__INSTRUCTIONS FOR THE TASK__. When a line below contains the word "street", copy that line.

***

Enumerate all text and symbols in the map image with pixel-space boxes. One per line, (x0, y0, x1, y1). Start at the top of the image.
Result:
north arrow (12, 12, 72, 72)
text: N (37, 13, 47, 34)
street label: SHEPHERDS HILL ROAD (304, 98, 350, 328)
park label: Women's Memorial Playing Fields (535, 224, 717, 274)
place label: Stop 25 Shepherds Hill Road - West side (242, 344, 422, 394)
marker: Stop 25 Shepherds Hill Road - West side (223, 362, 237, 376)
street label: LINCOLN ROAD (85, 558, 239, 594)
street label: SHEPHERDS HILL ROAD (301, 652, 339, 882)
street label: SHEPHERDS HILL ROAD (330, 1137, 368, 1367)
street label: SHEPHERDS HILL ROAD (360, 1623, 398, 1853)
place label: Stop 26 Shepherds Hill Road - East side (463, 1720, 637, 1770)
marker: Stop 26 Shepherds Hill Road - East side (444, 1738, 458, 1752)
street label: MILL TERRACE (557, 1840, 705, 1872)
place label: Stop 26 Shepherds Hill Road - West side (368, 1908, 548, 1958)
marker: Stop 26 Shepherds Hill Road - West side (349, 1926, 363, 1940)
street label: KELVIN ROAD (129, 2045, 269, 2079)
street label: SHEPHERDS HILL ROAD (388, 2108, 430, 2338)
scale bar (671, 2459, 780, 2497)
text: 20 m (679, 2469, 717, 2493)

***

__RESPONSE TO THE TASK__.
street label: SHEPHERDS HILL ROAD (304, 98, 350, 328)
street label: LINCOLN ROAD (85, 558, 239, 594)
street label: SHEPHERDS HILL ROAD (301, 652, 339, 882)
street label: SHEPHERDS HILL ROAD (330, 1137, 368, 1367)
street label: SHEPHERDS HILL ROAD (360, 1623, 398, 1853)
street label: MILL TERRACE (557, 1840, 705, 1872)
street label: KELVIN ROAD (129, 2045, 269, 2079)
street label: SHEPHERDS HILL ROAD (388, 2108, 430, 2338)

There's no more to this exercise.